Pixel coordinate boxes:
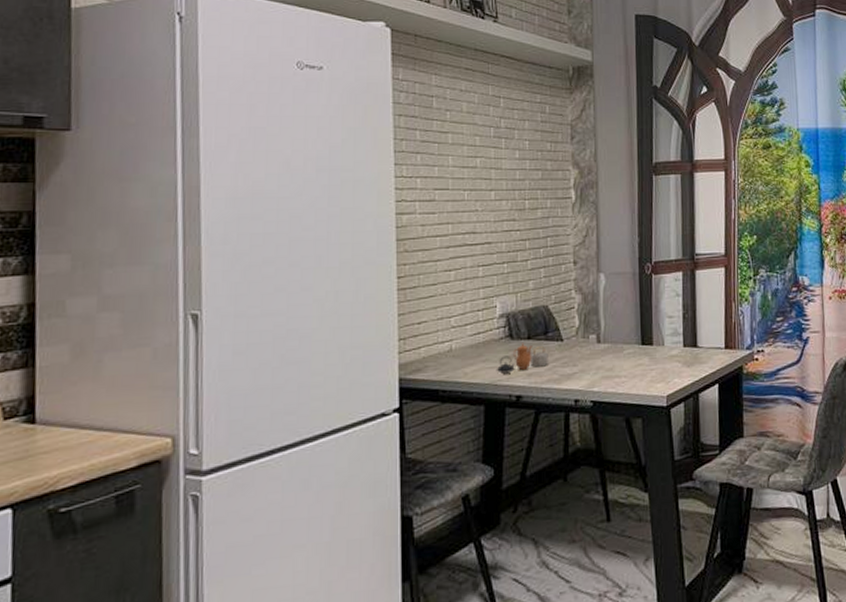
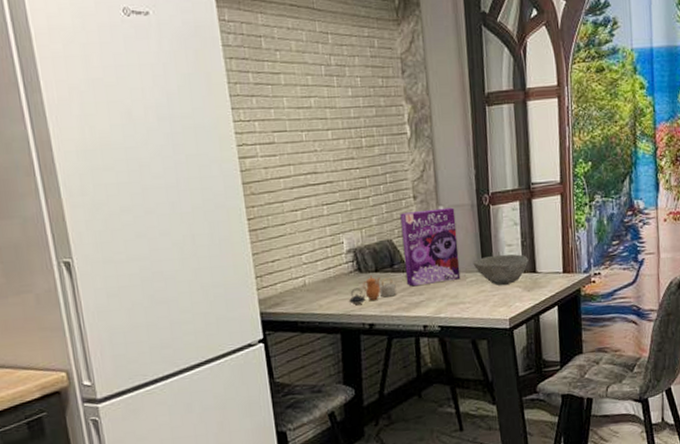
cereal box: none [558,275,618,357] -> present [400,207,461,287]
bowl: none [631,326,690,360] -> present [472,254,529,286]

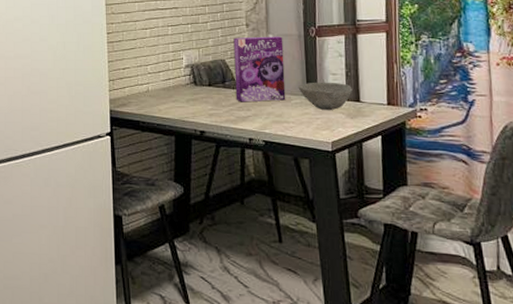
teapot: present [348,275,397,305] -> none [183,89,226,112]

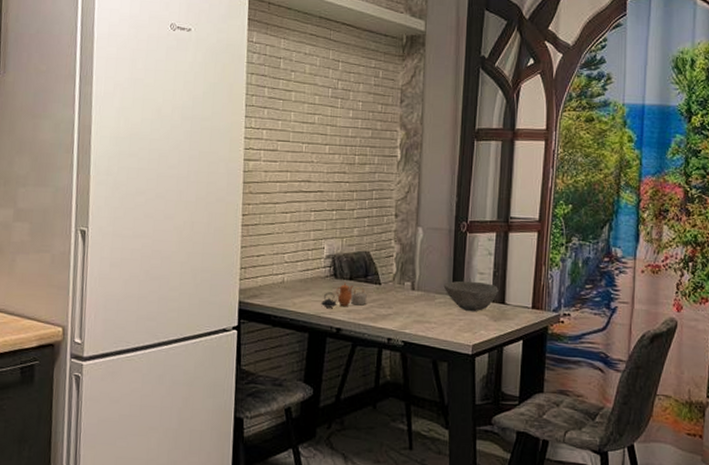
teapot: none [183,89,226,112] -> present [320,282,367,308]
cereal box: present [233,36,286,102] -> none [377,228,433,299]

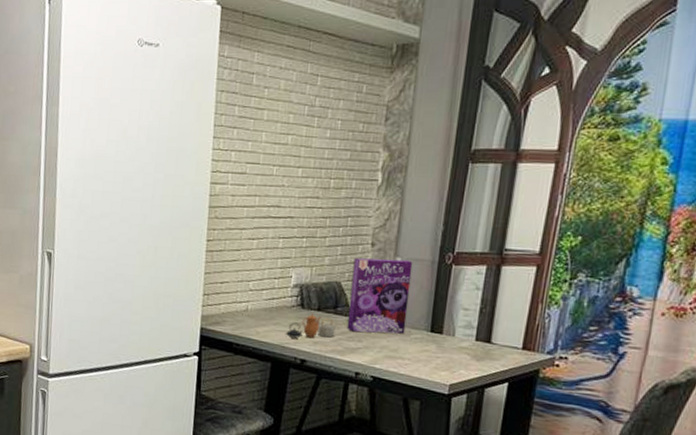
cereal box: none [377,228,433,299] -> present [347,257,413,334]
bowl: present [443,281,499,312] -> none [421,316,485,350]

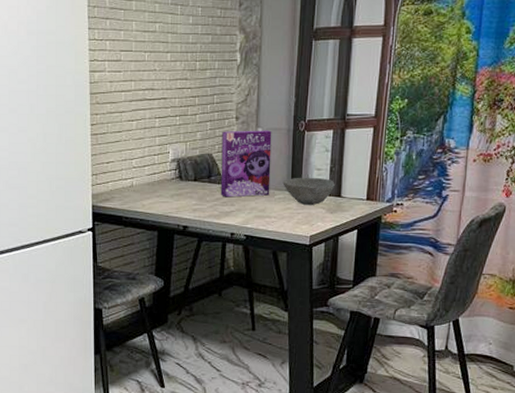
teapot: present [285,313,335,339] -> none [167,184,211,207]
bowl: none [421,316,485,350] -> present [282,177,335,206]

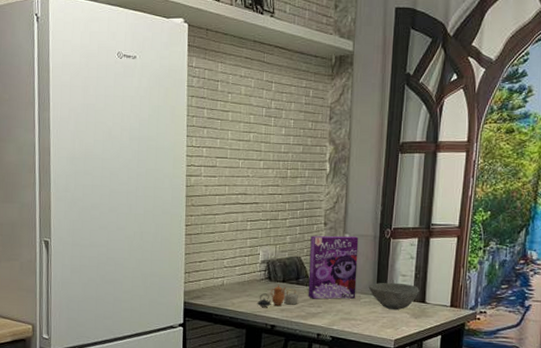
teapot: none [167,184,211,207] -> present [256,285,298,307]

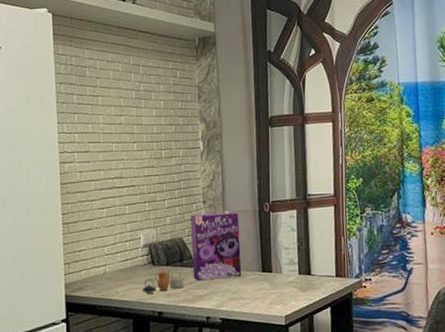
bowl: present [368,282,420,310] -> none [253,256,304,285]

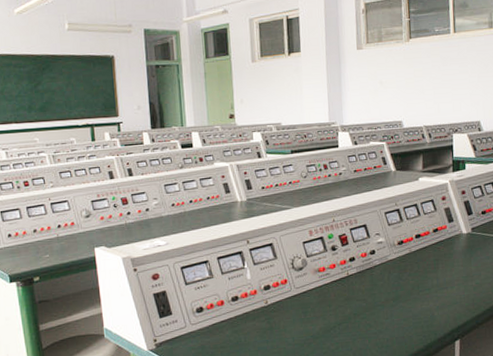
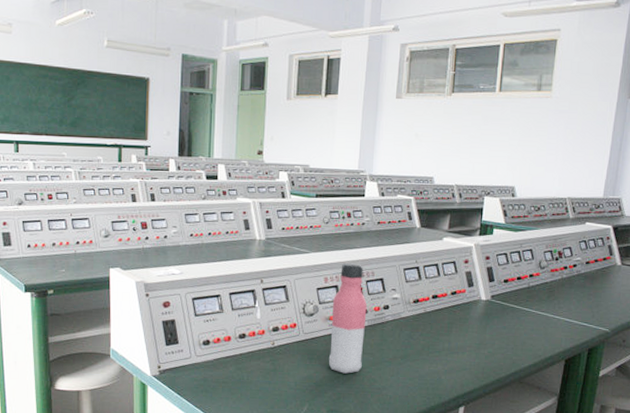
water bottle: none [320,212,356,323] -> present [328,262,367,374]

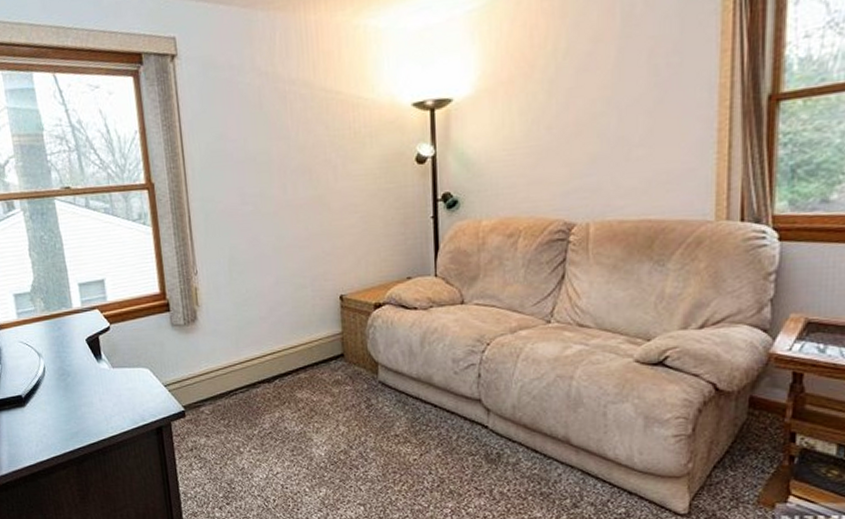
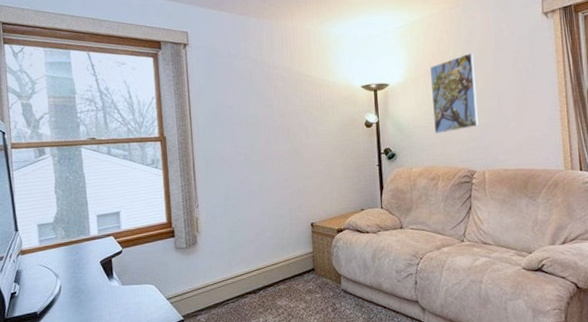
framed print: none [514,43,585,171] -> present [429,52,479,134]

▶ [Work instruction]:
Quote every record above exactly, omitting any pictures they contain.

▶ [Exercise answer]:
cereal box: none [558,275,618,357] -> present [400,207,461,287]
bowl: none [631,326,690,360] -> present [472,254,529,286]

teapot: present [348,275,397,305] -> none [183,89,226,112]

teapot: none [183,89,226,112] -> present [320,282,367,308]
cereal box: present [233,36,286,102] -> none [377,228,433,299]

cereal box: none [377,228,433,299] -> present [347,257,413,334]
bowl: present [443,281,499,312] -> none [421,316,485,350]

teapot: present [285,313,335,339] -> none [167,184,211,207]
bowl: none [421,316,485,350] -> present [282,177,335,206]

teapot: none [167,184,211,207] -> present [256,285,298,307]

bowl: present [368,282,420,310] -> none [253,256,304,285]

water bottle: none [320,212,356,323] -> present [328,262,367,374]

framed print: none [514,43,585,171] -> present [429,52,479,134]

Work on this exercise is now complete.